▶ **Tarea asignada**
Según el texto sobre Siria que aparece más abajo, ¿en qué sentido funciona la intervención humanitaria?

▶ **Pasaje extraído**
• • • •

He de confesar que no sé quien es Bricmont. Aunque su escrito es muy interesante, me llama la atención que ni siquiera mencione el papel que le cupo a Francia en el genocidio de Ruanda y Burundi y en la destrucción del estado libio.
Sobre Siria
Jean Bricmont / Sin Permiso
Los sucesos de Siria, tras lo acontecido en Libia el año pasado, se ven acompañados de llamamientos a la intervención con el fin de «proteger a los civiles», argumentando que es nuestro derecho o nuestro deber actuar de ese modo. Y, al igual que el pasado año, se escuchan algunas voces de lo más ruidoso a favor de la intervención en la izquierda o entre los Verdes, que se han tragado entero el concepto de «intervención humanitaria». De hecho, las raras voces que se oponen de forma acérrima a esas intervenciones se asocian a menudo a la derecha, ya se trate de Ron Paul en los EE. UU. o el Frente Nacional en Francia. La política que la izquierda debería apoyar es la de la no intervención.
El objetivo principal de los intervencionistas humanitarios se centra en el concepto de soberanía nacional, en el que se basa el actual Derecho internacional, y que ellos estigmatizan como permisivo con los dictadores que asesinan a placer a su propio pueblo. Da a veces la impresión de que la soberanía nacional no es más que una protección para aquellos dictadores cuyo único deseo es masacrar a su gente.
Pero de hecho, la justificación primordial de la soberanía nacional estriba precisamente en proporcionar al menos una protección parcial a los estados débiles respecto a los fuertes. Un Estado que es suficientemente fuerte puede hacer lo que le plazca sin preocuparse de una intervención exterior. Nadie espera que Bangladesh se entrometa en los asuntos internos de los Estados Unidos. Nadie va a bombardear los EE.UU. para obligarle a modificar su política de inmigración o monetaria a causa de las consecuencias humanas que esas medidas políticas tienen sobre otros países. La intervención humanitaria funciona sólo en un sentido, de los poderosos a los débiles.
El mismísimo punto de partida de las Naciones Unidas consistía en salvar a la humanidad del «flagelo de la guerra», en referencia a las dos guerras mundiales. Esto se consiguió precisamente gracias al estricto respeto de la soberanía nacional, al objeto de impedir que las Grandes Potencias intervinieran militarmente en contra de aquellos más débiles, cualquiera que fuese el pretexto. La protección de la soberanía nacional en el Derecho internacional se basaba en el reconocimiento del hecho de que los fuertes pueden sacar partido de los conflictos internos en países débiles, tal como mostraron las intervenciones de Alemania en Checoslovaquia y Polonia, ostensiblemente «en defensa de las minorías oprimidas», lo cual condujo a la II Guerra Mundial.

• • • •

▶ **Material mostrado**
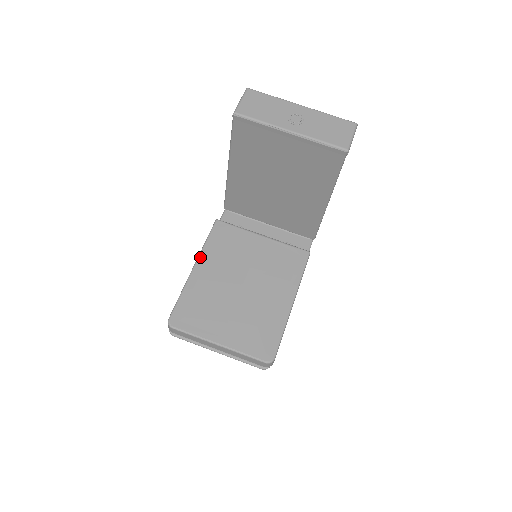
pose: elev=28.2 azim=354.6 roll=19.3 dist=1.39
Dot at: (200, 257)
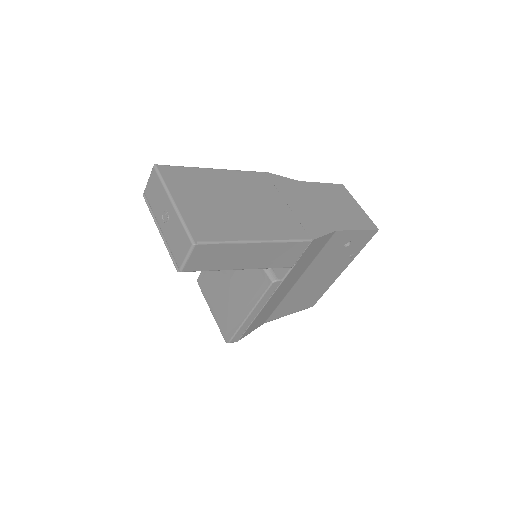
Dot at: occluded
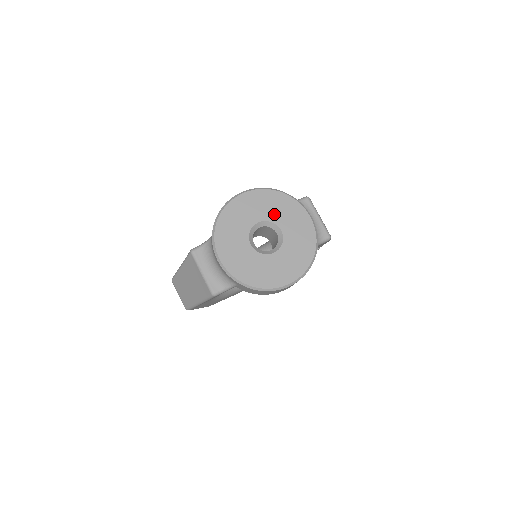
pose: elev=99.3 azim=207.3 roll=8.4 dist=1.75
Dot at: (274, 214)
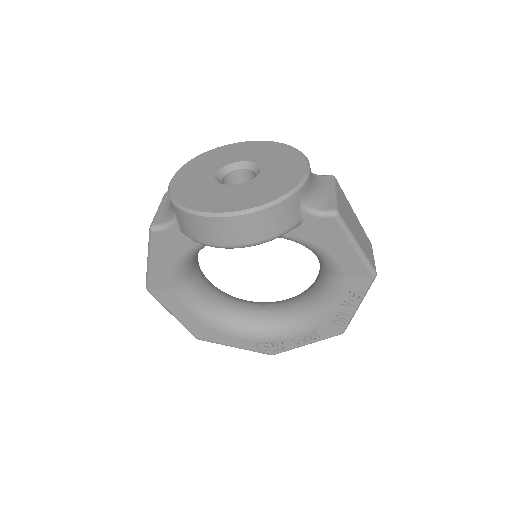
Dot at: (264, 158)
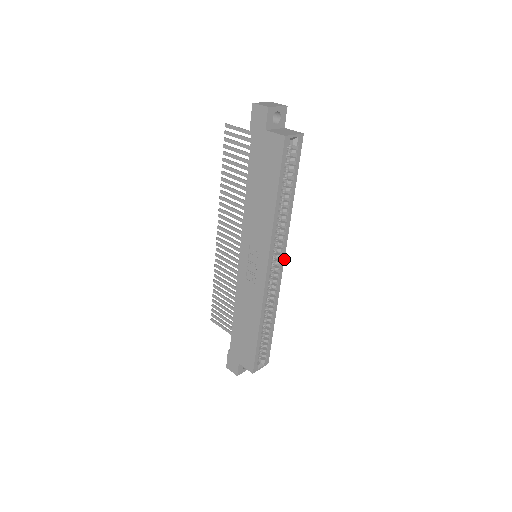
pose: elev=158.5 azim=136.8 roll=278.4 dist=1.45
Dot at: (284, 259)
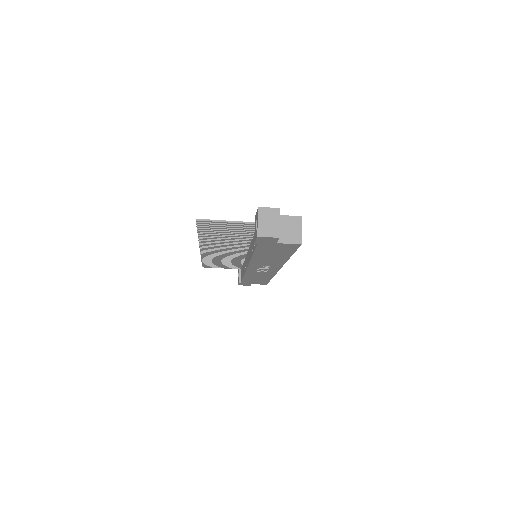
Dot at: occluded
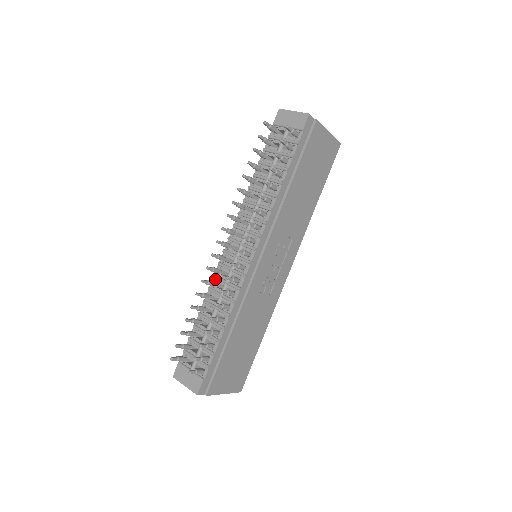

• • • •

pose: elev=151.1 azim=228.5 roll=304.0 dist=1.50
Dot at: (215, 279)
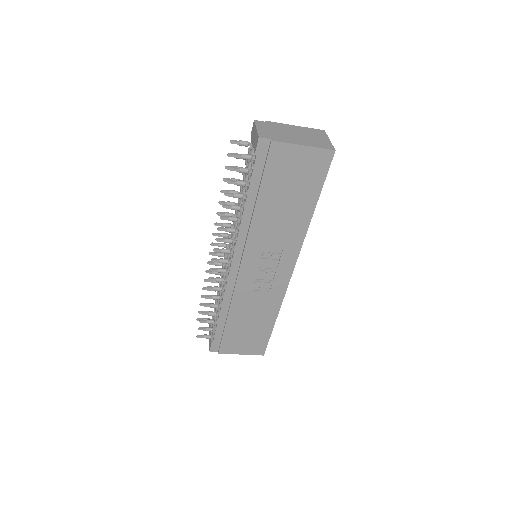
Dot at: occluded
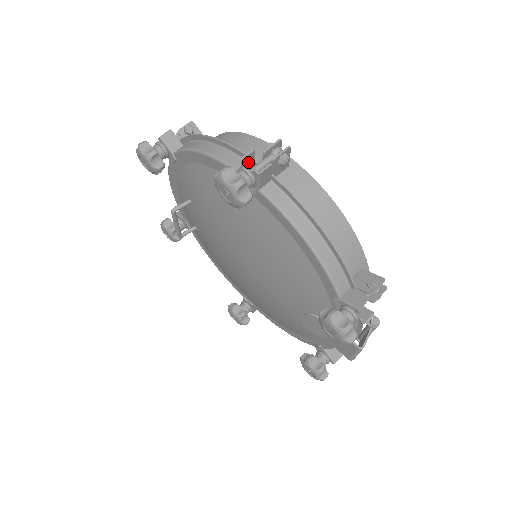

• • • •

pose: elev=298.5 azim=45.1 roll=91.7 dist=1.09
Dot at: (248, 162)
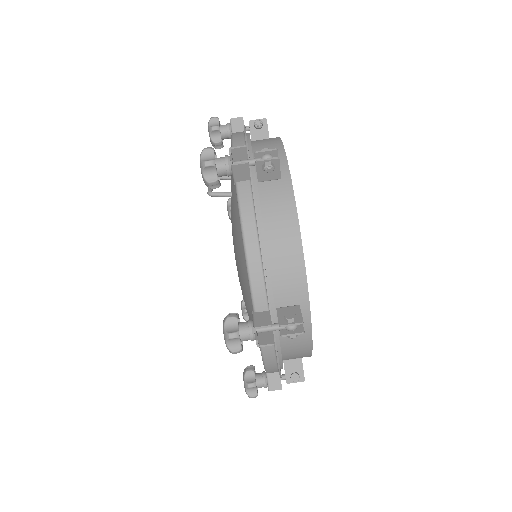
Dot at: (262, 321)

• • • •

▶ **Resultado final**
Solo en un sentido: de los poderosos a los débiles.